Mechanical thrombectomy (MT) involves retrieval of an intracranial clot under fluoroscopic guidance using stent retrievers or aspiration catheters. It is the most effective intervention for ischaemic stroke when a large vessel occlusion (ICA, M1 or M2 MCA, basilar artery) is identified. Five landmark RCTs published in 2015 — MR CLEAN, ESCAPE, SWIFT-PRIME, EXTEND-IA, and THRACE — demonstrated consistent and substantial benefit, with a number needed to treat to prevent one additional dependent patient of approximately 2.6. MT is indicated within 6 hours of onset for patients with confirmed LVO on CTA, a clinical deficit consistent with the occlusion site (NIHSS ≥6), and a small ischaemic core relative to penumbra on perfusion imaging. The time window extends to 24 hours using CT perfusion-guided patient selection: the DAWN trial (using clinical-imaging mismatch) and DEFUSE-3 trial (using perfusion mismatch) demonstrated benefit in late-presenting patients with salvageable tissue. Thrombolysis and MT are complementary, not competing — eligible patients receive both. Basilar artery occlusion is associated with very high mortality without MT, and should be treated even beyond standard time windows given the severity of outcome.

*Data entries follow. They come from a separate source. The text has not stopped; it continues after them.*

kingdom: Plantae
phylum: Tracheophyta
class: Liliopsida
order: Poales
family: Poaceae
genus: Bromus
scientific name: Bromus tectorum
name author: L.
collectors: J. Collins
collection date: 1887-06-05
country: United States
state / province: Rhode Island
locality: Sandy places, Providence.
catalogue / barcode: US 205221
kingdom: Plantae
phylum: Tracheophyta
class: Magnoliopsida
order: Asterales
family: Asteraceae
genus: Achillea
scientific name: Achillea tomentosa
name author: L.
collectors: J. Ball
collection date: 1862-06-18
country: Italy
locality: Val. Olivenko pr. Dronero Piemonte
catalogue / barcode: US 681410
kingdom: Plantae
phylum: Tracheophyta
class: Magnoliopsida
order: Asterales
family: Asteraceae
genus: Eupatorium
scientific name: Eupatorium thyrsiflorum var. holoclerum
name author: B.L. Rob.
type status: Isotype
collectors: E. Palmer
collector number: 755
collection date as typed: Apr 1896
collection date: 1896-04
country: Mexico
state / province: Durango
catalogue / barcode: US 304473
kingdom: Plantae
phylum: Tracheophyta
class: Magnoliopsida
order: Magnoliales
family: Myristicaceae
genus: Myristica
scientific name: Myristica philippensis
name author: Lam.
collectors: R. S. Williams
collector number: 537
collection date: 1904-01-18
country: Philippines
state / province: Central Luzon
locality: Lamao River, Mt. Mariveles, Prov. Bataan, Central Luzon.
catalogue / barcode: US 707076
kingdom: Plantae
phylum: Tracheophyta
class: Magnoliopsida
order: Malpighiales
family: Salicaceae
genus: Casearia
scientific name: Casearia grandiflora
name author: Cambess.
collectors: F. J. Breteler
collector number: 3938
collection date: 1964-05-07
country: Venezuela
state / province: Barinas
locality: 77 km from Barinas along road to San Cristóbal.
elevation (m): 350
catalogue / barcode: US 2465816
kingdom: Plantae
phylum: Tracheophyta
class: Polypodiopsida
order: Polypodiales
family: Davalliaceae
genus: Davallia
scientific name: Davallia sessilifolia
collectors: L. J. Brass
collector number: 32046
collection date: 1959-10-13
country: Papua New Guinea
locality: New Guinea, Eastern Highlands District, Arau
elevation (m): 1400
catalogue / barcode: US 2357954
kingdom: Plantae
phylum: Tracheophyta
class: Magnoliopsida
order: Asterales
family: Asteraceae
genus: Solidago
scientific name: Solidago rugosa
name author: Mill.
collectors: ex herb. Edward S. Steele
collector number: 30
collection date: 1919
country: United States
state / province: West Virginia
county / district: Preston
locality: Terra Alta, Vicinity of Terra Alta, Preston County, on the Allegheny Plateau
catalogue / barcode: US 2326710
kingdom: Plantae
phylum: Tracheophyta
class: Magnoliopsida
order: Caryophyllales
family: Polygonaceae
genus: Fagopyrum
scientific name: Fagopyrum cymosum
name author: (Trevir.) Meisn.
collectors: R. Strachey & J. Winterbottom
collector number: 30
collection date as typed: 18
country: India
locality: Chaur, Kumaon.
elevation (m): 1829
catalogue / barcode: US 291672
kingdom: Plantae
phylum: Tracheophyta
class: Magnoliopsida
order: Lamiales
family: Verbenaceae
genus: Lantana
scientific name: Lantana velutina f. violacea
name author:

How do you manage a patient with malignant MCA infarction?
Malignant MCA infarction involves near-complete territory infarction causing massive cerebral oedema, transtentorial herniation, and rapid neurological decline, typically over 2–5 days. In the ICU, initial management focuses on optimising conditions for brain recovery: elevating the head of the bed to 30°, ensuring normothermia, normoglycaemia, normonatraemia, and adequate oxygenation. Osmotherapy with hypertonic saline (3% NaCl targeting sodium 145–155 mmol/L) or mannitol provides temporary reduction in cerebral oedema as a bridge to definitive intervention. The definitive treatment is decompressive hemicraniectomy — surgical removal of a large unilateral bone flap to allow the oedematous brain to herniate outward rather than inward. Evidence from the pooled analysis of the DECIMAL, HAMLET, and DESTINY trials shows substantial mortality reduction (from approximately 70% to 30%) when hemicraniectomy is performed within 48 hours of stroke onset in patients under 60. DESTINY-II extended this benefit to patients up to 80, but functional outcomes in older patients are worse and the decision requires careful discussion with the family about acceptable quality of life. Many survivors have severe persistent disability — this should be central to shared decision-making about surgery.